Midi bills patients’ insurance, just like any other healthcare provider, and is considered “in-network” in most PPO plans. Coverage depends on a person’s specific plan, but virtual visits with Midi clinicians are generally covered by major insurance providers including Aetna, Cigna and Blue Cross Blue Shield.
Getting insurers on board “has been very time-consuming and expensive, but it’s not hard,” Strober says. “We don’t try to do anything fancy. We just get basic insurance coverage.” The type of care that is prescribed ranges from standard hormone replacement therapy to weight-loss medications, supplements and lifestyle coaching.
How She Got Here
A former investor and guest lecturer at Stanford University, Strober is an entrepreneur with a track record. In 2014, she launched Kurbo Health, a health-tech startup aimed at tackling childhood obesity, and sold it four years later to Weight Watchers. After the 2018 sale, she joined Weight Watchers and began working on a new business related to weight-loss medications.

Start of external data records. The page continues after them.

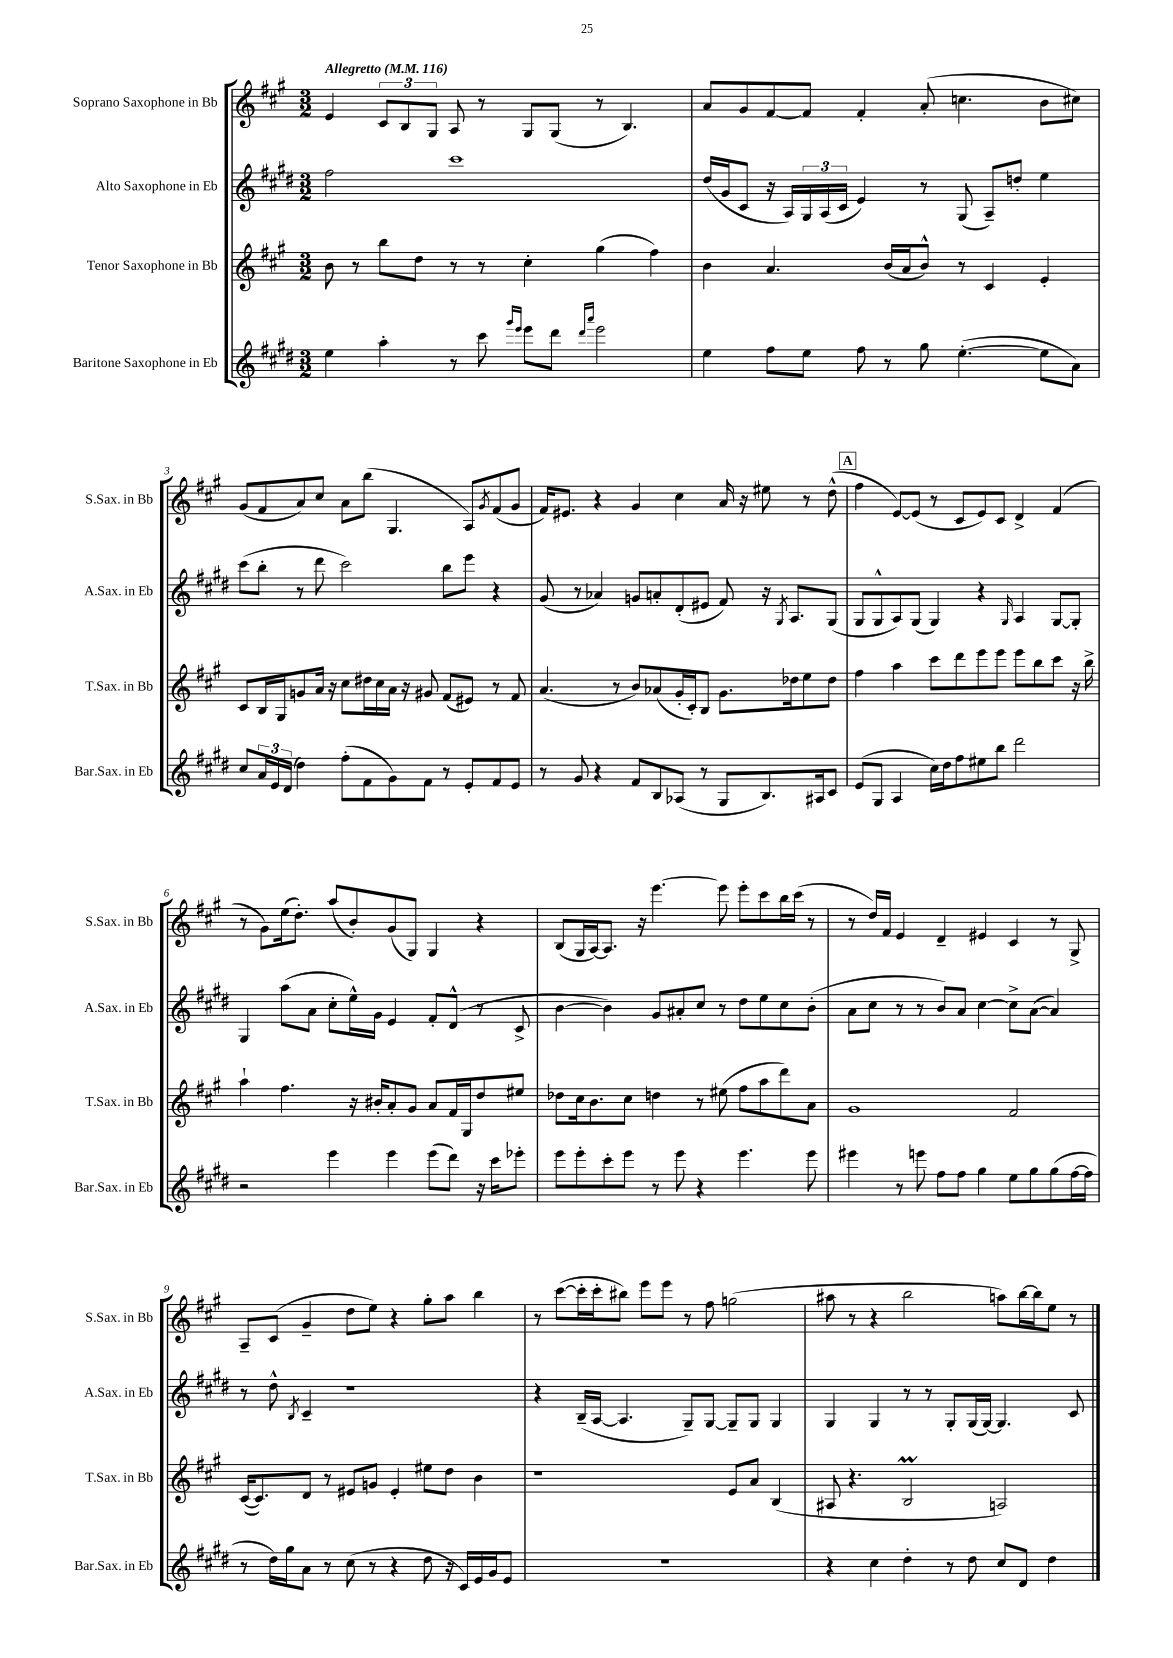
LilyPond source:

<<
\new StaffGroup <<
\new Staff = "s0" \with { instrumentName = "Soprano Saxophone in Bb" shortInstrumentName = "S.Sax. in Bb" } {
    \clef treble \key a \major \numericTimeSignature \time 3/2 \tempo "Allegretto" 4 = 116
    e'4 \tuplet 3/2 { cis'8 b8 gis8 } a8 r8 gis8 gis8( r8 b4.) |
    a'8 gis'8 fis'8~ fis'8 fis'4-. a'8-.( c''4. b'8 cis''8) |
    gis'8( fis'8 a'8) cis''8 a'8 b''8( gis4. a8) \acciaccatura { gis'8 } fis'8( gis'8 |
    fis'16) eis'8. r4 gis'4 cis''4 a'16 r16 eis''8 r8 d''8-^( |
    \mark \markup { \box "A" } fis''4 e'8~) e'8( r8 cis'8 e'8) cis'8 d'4-> fis'4( |
    r8 gis'8) e''16( d''8.-.) a''8( b'8-.) gis'8( gis8) gis4 r4 |
    b8( gis16 a16~) a8. r16 e'''4.~ e'''8 e'''8-. cis'''8 b''16 cis'''16( r8 |
    r8 d''16) fis'16 e'4 d'4-- eis'4 cis'4 r8 gis8-> |
    a8-- cis'8( gis'4-- d''8 e''8) r4 gis''8-. a''8 b''4 |
    r8 cis'''8~( cis'''16-. cis'''16-. bis''8) e'''8 e'''8 r8 fis''8 g''2( |
    ais''8 r8 r4 b''2 a''8) b''16~ b''16 e''8 r8 \bar "|." |
}
\new Staff = "s1" \with { instrumentName = "Alto Saxophone in Eb" shortInstrumentName = "A.Sax. in Eb" } {
    \clef treble \key e \major \numericTimeSignature \time 3/2
    fis''2 cis'''1 |
    dis''16( gis'16 cis'8 r16 a16) \tuplet 3/2 { gis16 a16( cis'16 } e'4) r8 gis8( a8--) d''8-. e''4 |
    cis'''8( b''8-. r8 dis'''8 cis'''2) b''8 e'''8 r4 |
    gis'8( r8 aes'4) g'8 a'8-. dis'8-.( eis'8 fis'8) r16 \acciaccatura { gis8 } a8. gis8( |
    \mark \markup { \box "A" } gis8 gis8-^ a8) gis8( gis4) r4 \grace { gis16 } a4 gis8~ gis8-. |
    gis4 a''8( a'8 cis''8-. e''16-^) gis'16 e'4 fis'8-. dis'8-^( r8 cis'8-> |
    b'4~ b'4) gis'8 ais'8-. cis''8 r8 dis''8 e''8 cis''8 b'8-.( |
    a'8 cis''8 r8 r8 b'8) a'8 cis''4~ cis''8-> a'8~( a'4) |
    r8 dis''8-^ \acciaccatura { b8 } cis'4-- r1 |
    r4 b16--( a16~ a4. gis8--) gis8~ gis8-- gis8 gis4 |
    gis4 gis4 r8 r8 gis8-. gis16( gis16~) gis4. cis'8 \bar "|." |
}
\new Staff = "s2" \with { instrumentName = "Tenor Saxophone in Bb" shortInstrumentName = "T.Sax. in Bb" } {
    \clef treble \key a \major \numericTimeSignature \time 3/2
    b'8 r8 b''8 d''8 r8 r8 cis''4-. gis''4( fis''4) |
    b'4 a'4. b'16( a'16 b'8-^) r8 cis'4 e'4-. |
    cis'8 b16 gis16 g'8 a'16 r16 cis''8 dis''16 cis''16 a'16 r16 gis'8 fis'8( eis'8) r8 fis'8 |
    a'4.( r8 b'8) aes'8( gis'16-. cis'16-.) b8 gis'8. des''16 e''8 des''8 |
    \mark \markup { \box "A" } fis''4 a''4 cis'''8 d'''8 e'''8 e'''8 e'''8 b''8 cis'''8 r16 b''16-> |
    a''4-! fis''4. r16 bis'16-. a'8-. gis'8 a'8 fis'16 gis16 d''8 eis''8 |
    des''8 cis''16 b'8. cis''8 d''4 r8 eis''8( fis''8 a''8 d'''8) a'8 |
    gis'1 fis'2 |
    cis'16~( cis'8.) d'8 r8 eis'8 g'8 eis'4-. eis''8 d''8 b'4 |
    r1 e'8 a'8 b4( |
    ais8 r4. b2\prall a2) \bar "|." |
}
\new Staff = "s3" \with { instrumentName = "Baritone Saxophone in Eb" shortInstrumentName = "Bar.Sax. in Eb" } {
    \clef treble \key e \major \numericTimeSignature \time 3/2
    e''4 a''4-. r8 cis'''8 \grace { gis'''16 e'''16 } e'''8 dis'''8 \grace { dis'''16 a'''16 } e'''2 |
    e''4 fis''8 e''8 fis''8 r8 gis''8 e''4.~-.( e''8 a'8) |
    cis''8 \tuplet 3/2 { a'16 e'16 dis'16( } dis''4) fis''8-.( fis'8 gis'8) fis'8 r8 e'8-. fis'8 e'8 |
    r8 gis'8 r4 fis'8 b8 aes8( r8 gis8 b8.) ais16 cis'8 |
    \mark \markup { \box "A" } e'8( gis8 a4 cis''16) dis''16 fis''8 eis''8 b''8 dis'''2 |
    r2 e'''4 e'''4 e'''8( dis'''8) r16 cis'''16 ees'''8-. |
    e'''8 e'''8-. cis'''8-. e'''8 r8 e'''8 r4 e'''4. e'''8 |
    eis'''4 r8 e'''8 fis''8 fis''8 gis''4 e''8 gis''8 gis''8( fis''16~ fis''16 |
    r8 dis''16) gis''16 a'8 r8 cis''8( r8 r4 dis''8 r16 cis'16) e'16 gis'16 e'8 |
    R1. |
    r4 cis''4 dis''4-. r8 dis''8 cis''8 dis'8 dis''4 \bar "|." |
}
>>
>>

Although Weight Watchers ultimately did not go forward with her plan, “I learned in that how to make a national medical practice, how we could work with providers, how we could work with drug companies,” she says. Around that same time – somewhat fortuitously – Strober began experiencing symptoms of menopause, including anxiety, insomnia and hot flashes. She realized she could rework her business idea, shifting the focus to menopause management. “I left Weight Watchers to start Midi.”
Strober and her co-founder, Sharon Meers, raised early funding for Midi by approaching angel investors interested in women’s health… naturally, it was “almost all women investors,” she says. This past April, Midi closed a $60 million Series B round led by Laurene Powell Jobs’s Emerson Collective. Other investors include Amy Schumer, Tory Burch and professional soccer player Brandi Chastain.
While Strober has benefited from a recent surge of public understanding of menopause, building Midi hasn’t been easy. Few medical professionals – even OB-GYNs – are trained in menopause, with most getting just one to two hours of education on the topic. Rather than work with independent doctors on a contractor or partner basis, Midi hires its own medical staff – nurse practitioners, OB-GYNs and internal medicine specialists – and trains them via its own clinical education program focused on midlife women’s health. “We are very strict about who we hire and then we train them,” she says. “We want them to follow our care protocols.”
Midi shares some of its “success stories” on its website and on social media – where it has an active presence on TikTok, Instagram and others. Strober herself appears occasionally in videos, although she’s more likely to be walking in a weighted vest (it can help maintain bone density) than singing or dancing about menopause. As for the menopause influencers who do, “I love them,” she says. “My whole Instagram is influencer menopause people.”
In fact, Strober says the Midi staff has to be ready when the influencers on Instagram impart tips or the results of a new survey (for instance, here is Haver talking about fatty liver disease in post-menopausal women). “Honestly, one of our interesting challenges is that Dr. Haver will say something on her Instagram, and then we’ll get 100 people coming to talk about that,” she says. “We have to make sure that we’re up to date with all the newest research.”
But Strober enjoys the challenge – even if it’s difficult. “It is a really hard business to build,” she says. “It is so exciting and so thrilling and hard.” Most of all, she wants women to understand how to treat symptoms and how to live longer, healthier and better lives. “We want to be the company for aging beautifully.” ◼️
Updated to reflect current number of patients.